One of the earliest student demonstrations took place in 1814, when students gathered on the Green to celebrate Napoleon's defeat in Europe. At the height of the Vietnam War in the late 1960s, the Green regularly saw antiwar demonstrations, some attracting up to a thousand protesters. A 1969 protest over the presence of the campus Reserve Officer Training Corps (ROTC) program culminated in the occupation of Parkhurst Hall, the College's administration building. In 1986, students constructed shanties on the Green to encourage the College to divest from South African companies supporting Apartheid; staffers of the conservative newspaper The Dartmouth Review took sledgehammers to the structures. More recently, the Green was the location of a controversial 2006 May Day rally in favor of immigrant rights.

On September 26, 2007, Dartmouth hosted a Democratic Presidential Candidates Debate. The Green was the site of student rallies in favor of various candidates, and also saw the live broadcast of Hardball with Chris Matthews. On April 30, 2016, Divest Dartmouth—a student group trying to divest from a list of 200 fossil fuel companies—led a climate change rally on the Green, the largest in New Hampshire's history organizers claimed.

=== Traditions and celebrations ===

Dartmouth is well known for its variety of long-standing student traditions, many of which are centered on the Green. At Homecoming each fall, a bonfire is constructed on the Green by the first-year class; students and community members gather to watch the first-year students run around it as it burns. The wintertime celebration of Winter Carnival sees the construction of a snow sculpture on the Green. In the springtime, Green Key Weekend is marked by concerts and performances on the Green, which until 1984 was also the site of fiercely competitive Green Key chariot races.

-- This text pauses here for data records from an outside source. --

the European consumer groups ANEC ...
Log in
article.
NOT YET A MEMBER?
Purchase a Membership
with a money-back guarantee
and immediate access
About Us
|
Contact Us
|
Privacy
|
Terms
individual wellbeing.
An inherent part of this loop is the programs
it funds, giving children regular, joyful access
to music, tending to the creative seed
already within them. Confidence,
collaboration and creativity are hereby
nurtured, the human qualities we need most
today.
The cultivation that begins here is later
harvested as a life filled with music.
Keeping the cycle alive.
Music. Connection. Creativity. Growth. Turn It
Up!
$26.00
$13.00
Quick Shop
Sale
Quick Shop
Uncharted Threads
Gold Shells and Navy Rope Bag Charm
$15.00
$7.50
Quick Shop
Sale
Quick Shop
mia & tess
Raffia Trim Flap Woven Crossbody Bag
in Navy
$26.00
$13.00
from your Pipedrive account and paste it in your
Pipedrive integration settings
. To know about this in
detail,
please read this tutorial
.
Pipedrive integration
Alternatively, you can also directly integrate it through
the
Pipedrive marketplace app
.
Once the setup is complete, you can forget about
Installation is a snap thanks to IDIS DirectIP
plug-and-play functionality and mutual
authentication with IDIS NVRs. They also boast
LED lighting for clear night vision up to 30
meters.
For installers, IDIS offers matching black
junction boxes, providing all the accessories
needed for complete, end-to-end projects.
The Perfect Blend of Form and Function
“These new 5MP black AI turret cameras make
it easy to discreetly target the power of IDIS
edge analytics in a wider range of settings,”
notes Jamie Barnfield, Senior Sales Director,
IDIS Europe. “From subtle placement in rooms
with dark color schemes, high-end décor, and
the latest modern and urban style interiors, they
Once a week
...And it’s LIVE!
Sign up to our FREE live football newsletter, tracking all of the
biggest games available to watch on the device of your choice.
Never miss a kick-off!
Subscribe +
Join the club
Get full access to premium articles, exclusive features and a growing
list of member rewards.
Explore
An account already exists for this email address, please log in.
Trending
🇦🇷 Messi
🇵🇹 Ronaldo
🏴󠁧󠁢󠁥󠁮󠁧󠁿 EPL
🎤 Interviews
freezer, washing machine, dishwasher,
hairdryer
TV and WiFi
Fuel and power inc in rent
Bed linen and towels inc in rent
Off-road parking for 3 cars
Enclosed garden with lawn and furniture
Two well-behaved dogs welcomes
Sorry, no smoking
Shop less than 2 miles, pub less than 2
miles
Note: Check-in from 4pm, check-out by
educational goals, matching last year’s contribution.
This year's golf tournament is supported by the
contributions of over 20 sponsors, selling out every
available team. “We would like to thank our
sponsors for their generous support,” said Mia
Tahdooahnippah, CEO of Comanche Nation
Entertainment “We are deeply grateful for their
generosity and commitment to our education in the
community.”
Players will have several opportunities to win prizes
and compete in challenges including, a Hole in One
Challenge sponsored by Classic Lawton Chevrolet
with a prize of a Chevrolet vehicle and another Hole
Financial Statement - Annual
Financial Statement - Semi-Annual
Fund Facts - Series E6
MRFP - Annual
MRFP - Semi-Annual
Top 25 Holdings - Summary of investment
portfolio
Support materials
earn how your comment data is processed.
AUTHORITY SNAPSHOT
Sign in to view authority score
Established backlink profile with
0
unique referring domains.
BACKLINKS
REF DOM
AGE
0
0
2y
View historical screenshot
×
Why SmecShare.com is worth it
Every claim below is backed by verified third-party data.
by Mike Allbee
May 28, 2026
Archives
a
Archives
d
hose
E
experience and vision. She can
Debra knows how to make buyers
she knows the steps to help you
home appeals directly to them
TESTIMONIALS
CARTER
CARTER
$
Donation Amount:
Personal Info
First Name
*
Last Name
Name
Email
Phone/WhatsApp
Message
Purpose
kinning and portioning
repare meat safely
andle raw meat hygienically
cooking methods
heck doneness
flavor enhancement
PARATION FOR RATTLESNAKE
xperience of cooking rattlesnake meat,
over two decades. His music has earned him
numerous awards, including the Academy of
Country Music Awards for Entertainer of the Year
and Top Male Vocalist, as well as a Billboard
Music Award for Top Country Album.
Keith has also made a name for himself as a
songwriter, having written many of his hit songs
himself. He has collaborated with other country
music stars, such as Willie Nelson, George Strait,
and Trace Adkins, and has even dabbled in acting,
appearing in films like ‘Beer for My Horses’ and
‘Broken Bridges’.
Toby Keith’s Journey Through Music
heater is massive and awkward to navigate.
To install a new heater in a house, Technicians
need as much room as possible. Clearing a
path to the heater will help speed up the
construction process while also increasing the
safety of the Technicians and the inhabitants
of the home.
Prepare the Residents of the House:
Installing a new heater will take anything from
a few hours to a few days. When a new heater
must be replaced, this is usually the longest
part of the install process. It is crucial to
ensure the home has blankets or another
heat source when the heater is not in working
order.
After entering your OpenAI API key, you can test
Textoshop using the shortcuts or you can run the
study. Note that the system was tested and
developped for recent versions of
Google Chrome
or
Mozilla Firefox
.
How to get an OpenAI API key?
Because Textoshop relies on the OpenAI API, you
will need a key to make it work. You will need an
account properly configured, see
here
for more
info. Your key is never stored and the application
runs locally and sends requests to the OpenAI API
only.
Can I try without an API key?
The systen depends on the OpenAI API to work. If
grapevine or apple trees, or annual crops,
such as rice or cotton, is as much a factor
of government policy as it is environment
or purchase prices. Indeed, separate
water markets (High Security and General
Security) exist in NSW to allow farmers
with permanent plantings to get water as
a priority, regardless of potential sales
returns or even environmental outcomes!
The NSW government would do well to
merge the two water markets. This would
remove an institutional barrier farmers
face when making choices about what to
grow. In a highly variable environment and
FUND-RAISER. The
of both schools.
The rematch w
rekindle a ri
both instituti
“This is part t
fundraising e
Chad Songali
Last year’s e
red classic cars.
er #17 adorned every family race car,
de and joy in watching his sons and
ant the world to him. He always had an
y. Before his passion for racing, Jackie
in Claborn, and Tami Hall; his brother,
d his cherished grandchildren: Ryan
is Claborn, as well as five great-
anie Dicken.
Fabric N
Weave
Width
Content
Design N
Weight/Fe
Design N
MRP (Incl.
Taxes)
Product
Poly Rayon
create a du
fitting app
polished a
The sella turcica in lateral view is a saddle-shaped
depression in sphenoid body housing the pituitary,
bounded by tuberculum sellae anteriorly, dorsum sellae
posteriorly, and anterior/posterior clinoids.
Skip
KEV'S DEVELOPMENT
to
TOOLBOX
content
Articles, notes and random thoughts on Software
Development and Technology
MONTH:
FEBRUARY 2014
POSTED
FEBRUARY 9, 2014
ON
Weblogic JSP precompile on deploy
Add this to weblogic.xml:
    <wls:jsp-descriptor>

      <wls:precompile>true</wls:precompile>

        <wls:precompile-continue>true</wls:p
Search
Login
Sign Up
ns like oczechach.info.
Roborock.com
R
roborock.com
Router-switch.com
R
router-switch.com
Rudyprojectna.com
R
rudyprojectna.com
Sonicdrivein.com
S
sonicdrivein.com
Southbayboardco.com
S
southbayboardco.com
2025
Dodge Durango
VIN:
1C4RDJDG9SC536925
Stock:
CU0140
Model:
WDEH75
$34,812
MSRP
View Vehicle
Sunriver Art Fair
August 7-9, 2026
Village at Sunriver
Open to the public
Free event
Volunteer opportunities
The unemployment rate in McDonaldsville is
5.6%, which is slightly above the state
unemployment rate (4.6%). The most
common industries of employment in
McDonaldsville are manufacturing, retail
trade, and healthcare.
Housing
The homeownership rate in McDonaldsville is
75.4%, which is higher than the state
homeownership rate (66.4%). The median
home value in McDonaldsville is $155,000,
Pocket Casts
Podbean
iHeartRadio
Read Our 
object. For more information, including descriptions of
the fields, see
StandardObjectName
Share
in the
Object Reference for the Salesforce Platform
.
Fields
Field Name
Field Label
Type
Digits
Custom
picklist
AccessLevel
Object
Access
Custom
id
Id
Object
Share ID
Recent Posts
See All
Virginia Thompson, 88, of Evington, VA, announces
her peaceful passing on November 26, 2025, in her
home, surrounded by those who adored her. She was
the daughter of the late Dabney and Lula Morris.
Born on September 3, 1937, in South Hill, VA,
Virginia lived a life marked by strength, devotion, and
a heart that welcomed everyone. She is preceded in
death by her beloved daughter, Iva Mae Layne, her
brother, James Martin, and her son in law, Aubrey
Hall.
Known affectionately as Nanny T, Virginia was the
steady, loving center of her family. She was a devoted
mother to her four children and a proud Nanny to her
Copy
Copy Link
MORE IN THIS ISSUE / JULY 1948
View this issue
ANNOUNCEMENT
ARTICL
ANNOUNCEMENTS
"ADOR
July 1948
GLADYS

Other traditions involving the Green include the placement of a Christmas tree and Hanukkah candle each December, the annual celebration of Diwali, and an annual Native American Pow-Wow. Students gather on the Green on the night of the winter's first snowfall for a school-wide snowball fight. The College's commencement ceremonies are traditionally held on the Green, regardless of weather conditions.